Task details
Copy out every line exactly, from the line containing "FIX-VESTFROST" down to the line containing "mandarine, poires confites", both of those lines included. Leave the pictures out of your copy.

Data under study

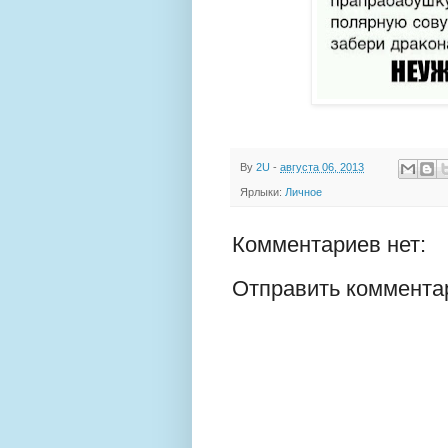
By
2U
-
августа 06, 2013
Ярлыки:
Личное
Комментариев нет:
Отправить коммента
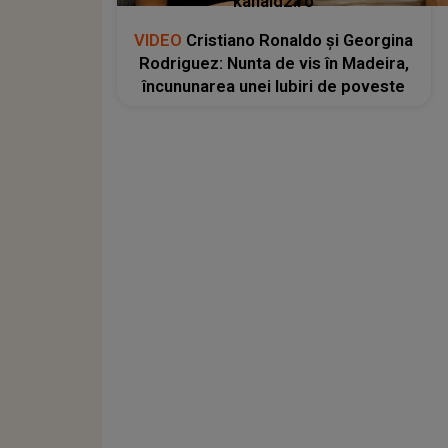
kanald2.ro
VIDEO
Cristiano Ronaldo și Georgina
Rodriguez: Nunta de vis în Madeira,
încununarea unei Iubiri de poveste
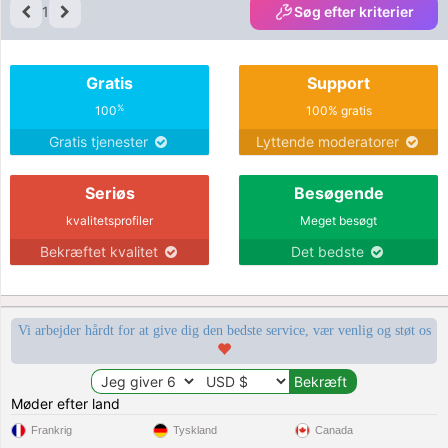
1
Søg efter kriterier
Gratis
Support
%
100
100% gratis
Gratis tjenester
Lyttende moderatorer
Seriøs
Besøgende
kvalitetsprofiler
Meget besøgt
Bekræftet kvalitet
Det bedste
Vi arbejder hårdt for at give dig den bedste service, vær venlig og støt os
Møder efter land
Frankrig
Tyskland
Canada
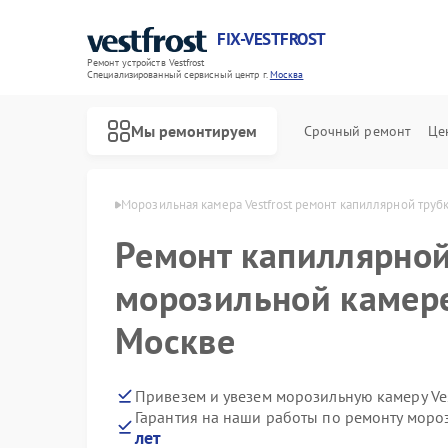
FIX-VESTFROST
Ремонт устройств Vestfrost
Специализированный cервисный центр г.
Москва
Мы ремонтируем
Срочный ремонт
Це
 Vestfrost в Москве
Морозильная камера Vestfrost ремонт капиллярной труб
Ремонт капиллярной
морозильной камере 
Москве
Привезем и увезем морозильную камеру Ves
Гарантия на наши работы по ремонту мороз
лет
Ремонт холодильников Vestfrost
Ремонт стиральных машин Vestfrost
Ремонт посудомоечных машин Vestfrost
Ремонт духовых шкафов Vestfrost
Ремонт варочных панелей Vestfrost
Ремонт водонагревателей Vestfrost
Ремонт сушильных машин Vestfrost
Ремонт винных шкафов Vestfrost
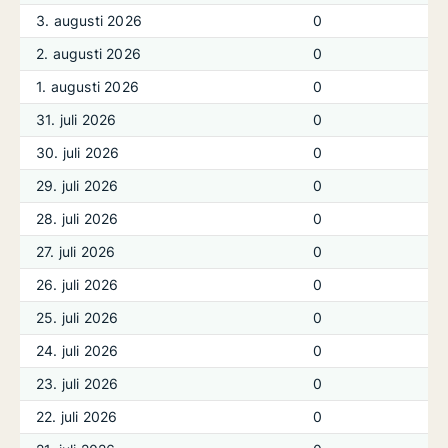
3. augusti 2026
0
2. augusti 2026
0
1. augusti 2026
0
31. juli 2026
0
30. juli 2026
0
29. juli 2026
0
28. juli 2026
0
27. juli 2026
0
26. juli 2026
0
25. juli 2026
0
24. juli 2026
0
23. juli 2026
0
22. juli 2026
0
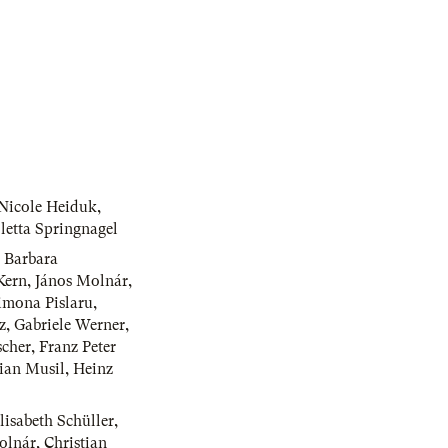
Nicole Heiduk
,
letta Springnagel
,
Barbara
Kern
,
János Molnár
,
imona Pislaru
,
z
,
Gabriele Werner
,
scher
,
Franz Peter
tian Musil
,
Heinz
lisabeth Schüller
,
olnár
,
Christian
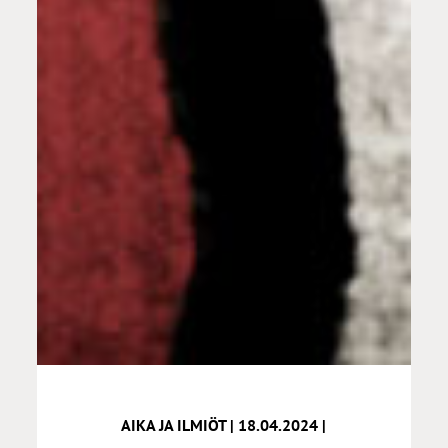
AIKA JA ILMIÖT | 18.04.2024 |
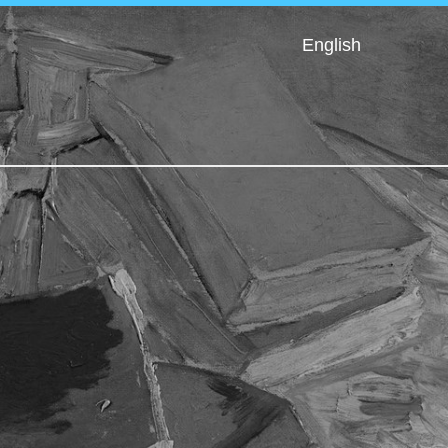
English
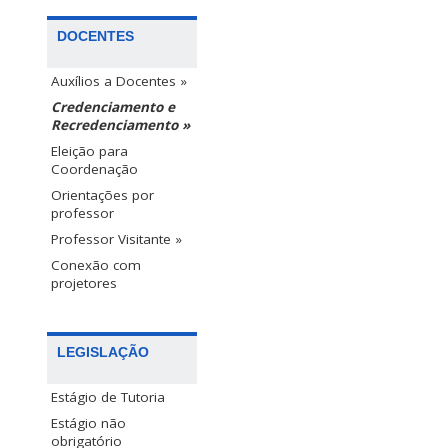
DOCENTES
Auxílios a Docentes »
Credenciamento e
Recredenciamento »
Eleição para
Coordenação
Orientações por
professor
Professor Visitante »
Conexão com
projetores
LEGISLAÇÃO
Estágio de Tutoria
Estágio não
obrigatório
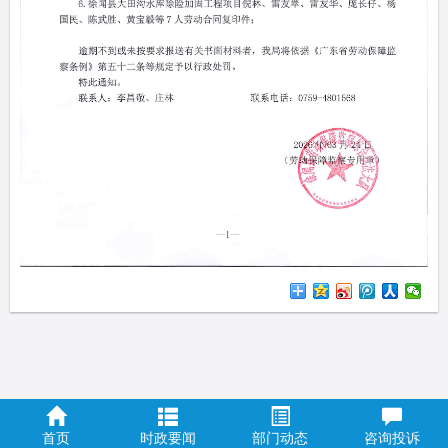
首页
时政要闻
部门动态
咨询投诉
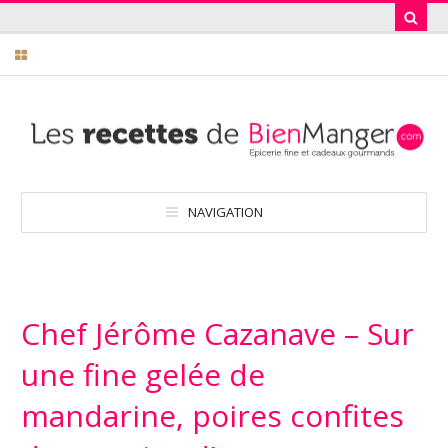
NAVIGATION
Chef Jérôme Cazanave – Sur
une fine gelée de
mandarine, poires confites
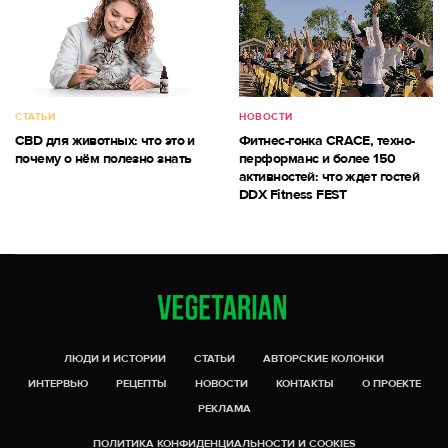
СТАТЬИ
НОВОСТИ
CBD для животных: что это и
Фитнес-гонка CRACE, техно-
почему о нём полезно знать
перформанс и более 150
активностей: что ждет гостей
DDX Fitness FEST
ЛЮДИ И ИСТОРИИ
СТАТЬИ
АВТОРСКИЕ КОЛОНКИ
ИНТЕРВЬЮ
РЕЦЕПТЫ
НОВОСТИ
КОНТАКТЫ
О ПРОЕКТЕ
РЕКЛАМА
ПОЛИТИКА КОНФИДЕНЦИАЛЬНОСТИ И COOKIES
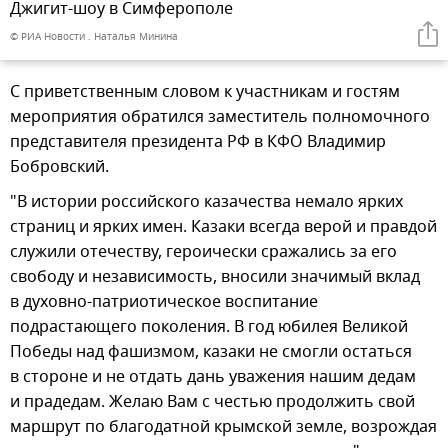
Джигит-шоу в Симферополе
© РИА Новости . Наталья Минина
С приветственным словом к участникам и гостям
мероприятия обратился заместитель полномочного
представителя президента РФ в КФО Владимир
Бобровский.
"В истории российского казачества немало ярких
страниц и ярких имен. Казаки всегда верой и правдой
служили отечеству, героически сражались за его
свободу и независимость, вносили значимый вклад
в духовно-патриотическое воспитание
подрастающего поколения. В год юбилея Великой
Победы над фашизмом, казаки не смогли остаться
в стороне и не отдать дань уважения нашим дедам
и прадедам. Желаю Вам с честью продолжить свой
маршрут по благодатной крымской земле, возрождая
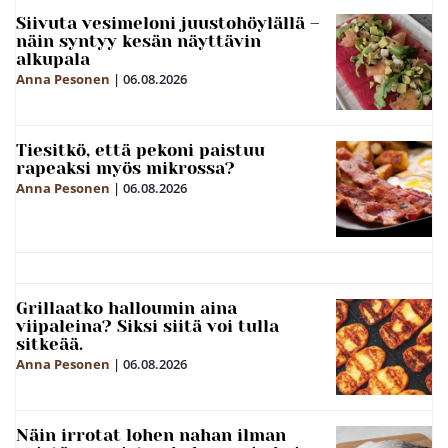
Siivuta vesimeloni juustohöylällä –
näin syntyy kesän näyttävin
alkupala
Anna Pesonen
|
06.08.2026
Tiesitkö, että pekoni paistuu
rapeaksi myös mikrossa?
Anna Pesonen
|
06.08.2026
Grillaatko halloumin aina
viipaleina? Siksi siitä voi tulla
sitkeää.
Anna Pesonen
|
06.08.2026
Näin irrotat lohen nahan ilman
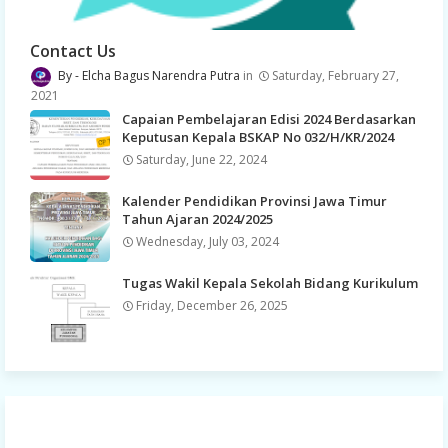
Contact Us
Elcha Bagus Narendra Putra
Saturday, February 27,
2021
Capaian Pembelajaran Edisi 2024 Berdasarkan
Keputusan Kepala BSKAP No 032/H/KR/2024
Saturday, June 22, 2024
Kalender Pendidikan Provinsi Jawa Timur
Tahun Ajaran 2024/2025
Wednesday, July 03, 2024
Tugas Wakil Kepala Sekolah Bidang Kurikulum
Friday, December 26, 2025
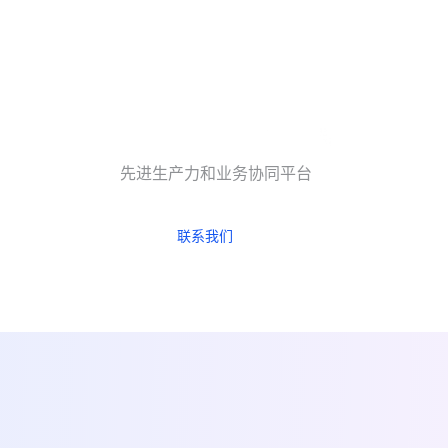
先进生产力和业务协同平台
联系我们
立即试用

Exercise solution
FIX-VESTFROST
Ремонт устройств Vestfrost
Специализированный cервисный центр г.
Москва
Мы ремонтируем
Срочный ремонт
Це
 Vestfrost в Москве
Морозильная камера Vestfrost ремонт капиллярной труб
Ремонт капиллярной
морозильной камере 
Москве
Привезем и увезем морозильную камеру Ves
Гарантия на наши работы по ремонту мороз
лет
Ремонт холодильников Vestfrost
Ремонт стиральных машин Vestfrost
Ремонт посудомоечных машин Vestfrost
Ремонт духовых шкафов Vestfrost
Ремонт варочных панелей Vestfrost
Ремонт водонагревателей Vestfrost
Ремонт сушильных машин Vestfrost
Ремонт винных шкафов Vestfrost
3. augusti 2026
0
2. augusti 2026
0
1. augusti 2026
0
31. juli 2026
0
30. juli 2026
0
29. juli 2026
0
28. juli 2026
0
27. juli 2026
0
26. juli 2026
0
25. juli 2026
0
24. juli 2026
0
23. juli 2026
0
22. juli 2026
0
Nicole Heiduk
,
letta Springnagel
,
Barbara
Kern
,
János Molnár
,
imona Pislaru
,
z
,
Gabriele Werner
,
scher
,
Franz Peter
tian Musil
,
Heinz
lisabeth Schüller
,
olnár
,
Christian
AIKA JA ILMIÖT | 18.04.2024 |
English
DOCENTES
Auxílios a Docentes »
Credenciamento e
Recredenciamento »
Eleição para
Coordenação
Orientações por
professor
Professor Visitante »
Conexão com
projetores
LEGISLAÇÃO
Estágio de Tutoria
Estágio não
obrigatório
首页
时政要闻
部门动态
咨询投诉
NAVIGATION
Chef Jérôme Cazanave – Sur
une fine gelée de
mandarine, poires confites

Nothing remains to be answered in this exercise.